We obtained two independent HF datasets (GSE5406 and GSE141910) from the GEO database. As shown in Figure 7A–D, ISLR and SFRP4 were significantly up-regulated in the HF group of both datasets. In the GSE5406 dataset, the AUC of SFRP4 and ISLR for HF diagnosis was 0.890 and 0.950, respectively (Figure 7E). In GSE141910, the AUC of SFRP4 and ISLR for HF diagnosis was 0.967 and 0.902, respectively (Figure 7G). In addition, the diagnostic efficiency of the nomogram model in GSE5406 and GSE141910 reached 0.948 and 0.976, respectively, suggesting that the combination of the two biomarkers has excellent diagnostic value.

A close association was revealed between immune processes and the function and pathway analysis of MDD-related pathogenic genes in HF. The characteristics of eight subpopulations of immune cells and two subpopulations of stromal cells were derived using the MCPcounter algorithm. Higher proportions of B lineage, CD8 T cells, T cells, and fibroblasts were observed in HF in contrast to the control group (Figure 8A). Furthermore, a significant positive correlation (r = 0.43, p < 0.05) was found between T cells and B lineage during these 10 cell subpopulations, and fibroblasts demonstrated a positive association with endothelial cells (r = 0.4, p < 0.05) (Figure 8B). Notably, as displayed in Figure 8C, the hub genes, ISLR and SFRP4, showed a significant correlation to immune-related cell accumulation (especially T cells and fibroblasts) in HF. Additionally, the MR analysis showed that 31 immunophenotypes were associated with the development of HF, among which IgD+CD38+ B cells and CD39+CD8+ T cells were risk factors, and activated CD4 regulatory T cells were protective factors (Figure 8D).

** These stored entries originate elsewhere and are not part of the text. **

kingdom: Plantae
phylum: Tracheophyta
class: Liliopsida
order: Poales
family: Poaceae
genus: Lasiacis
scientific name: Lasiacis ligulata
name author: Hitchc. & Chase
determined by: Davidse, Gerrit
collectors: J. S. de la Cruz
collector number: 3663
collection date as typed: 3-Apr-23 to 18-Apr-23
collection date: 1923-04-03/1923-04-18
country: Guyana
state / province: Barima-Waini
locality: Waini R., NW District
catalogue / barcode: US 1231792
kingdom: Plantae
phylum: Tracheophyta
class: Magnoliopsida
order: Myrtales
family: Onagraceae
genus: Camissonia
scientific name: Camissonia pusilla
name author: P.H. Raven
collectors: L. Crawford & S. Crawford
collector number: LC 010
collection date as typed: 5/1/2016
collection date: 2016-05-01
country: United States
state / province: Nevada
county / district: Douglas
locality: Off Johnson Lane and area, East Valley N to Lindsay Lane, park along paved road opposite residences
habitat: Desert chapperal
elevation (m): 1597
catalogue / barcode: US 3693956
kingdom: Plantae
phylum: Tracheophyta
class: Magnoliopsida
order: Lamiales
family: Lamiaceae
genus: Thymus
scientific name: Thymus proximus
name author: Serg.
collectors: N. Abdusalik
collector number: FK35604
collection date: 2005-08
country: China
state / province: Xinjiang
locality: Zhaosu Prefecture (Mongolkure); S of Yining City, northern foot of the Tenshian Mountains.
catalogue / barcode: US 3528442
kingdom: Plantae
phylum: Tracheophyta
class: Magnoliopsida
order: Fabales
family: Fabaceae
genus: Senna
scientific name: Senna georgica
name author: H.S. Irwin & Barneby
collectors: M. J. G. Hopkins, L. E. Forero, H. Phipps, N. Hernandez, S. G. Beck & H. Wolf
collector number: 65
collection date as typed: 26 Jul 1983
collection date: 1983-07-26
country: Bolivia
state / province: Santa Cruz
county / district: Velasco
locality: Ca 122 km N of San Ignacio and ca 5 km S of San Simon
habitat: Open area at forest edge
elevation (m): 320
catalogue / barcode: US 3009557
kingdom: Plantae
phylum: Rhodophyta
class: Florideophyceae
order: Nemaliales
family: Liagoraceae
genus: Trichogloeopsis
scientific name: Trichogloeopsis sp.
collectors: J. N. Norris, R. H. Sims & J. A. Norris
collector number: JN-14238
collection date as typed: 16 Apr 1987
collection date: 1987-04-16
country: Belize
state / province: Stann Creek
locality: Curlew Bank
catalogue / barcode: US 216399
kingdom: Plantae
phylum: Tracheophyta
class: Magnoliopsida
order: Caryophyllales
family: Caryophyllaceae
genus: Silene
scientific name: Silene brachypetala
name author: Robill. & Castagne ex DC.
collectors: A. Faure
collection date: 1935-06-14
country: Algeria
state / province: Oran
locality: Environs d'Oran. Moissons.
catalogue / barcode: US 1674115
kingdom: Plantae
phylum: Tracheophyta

A well-recognized animal model of MDD (CUMS model) was established to enhance the validation of the integrated bioinformatics analysis described earlier. The echocardiographic results unveiled a notable reduction in left ventricular ejection fraction (LVEF) in the MDD group when compared to the control group, signifying decreased systolic function of the heart (Figure 9A). Nonetheless, it was observed that certain individuals in the MDD group did not manifest a reduction in LVEF. Consequently, the MDD group was stratified into two subgroups, namely the MDD with reduced LVEF (rLVEF) group and the MDD without rLVEF group on the basis of the mean LVEF value of rats in the MDD group. A notable observation was made wherein no significant difference in LVEF was evident between the MDD without rLVEF group and the control group. In contrast, rats in the MDD with rLVEF group displayed a marked reduction in LVEF compared with the control and MDD without rLVEF groups (Figure 9B). The findings from an RT-qPCR analysis provided confirmation that two hub genes in the MDD with rLVEF group exhibited an upregulation in the expression patterns in contrast to the control and MDD without rLVEF groups (Figure 9C,D). Subsequent correlation analysis unveiled a significant negative correlation between the mRNA expression of ISLR (r = −0.653, p < 0.001) and SFRP4 (r = −0.476, p = 0.008) with LVEF (Figure 9E,F). In addition, the ELISA detection unveiled an elevated trend in the levels of ISLR and SFRP4 in the serum of the MDD with the rLVEF group when compared to non-HF rats (Figure 9G,H). A diagnostic nomogram model, incorporating ISLR and SFRP4, was developed for the prediction of the probability of rLVEF occurrence based on the in vivo experimental data (Figure 9I). The application of the nomogram in decision-making was found to potentially enhance the accuracy of rLVEF prediction, as indicated by the calibration curves and DCA results (Figure 9J,K). The ROC curve analysis unveiled that the AUC for ISLR and SFRP4 in diagnosing rLVEF reached 0.759 and 0.836, respectively. Notably, the AUC of the nomogram model reached 0.903, indicating its significantly advantageous diagnostic performance (Figure 9L,M).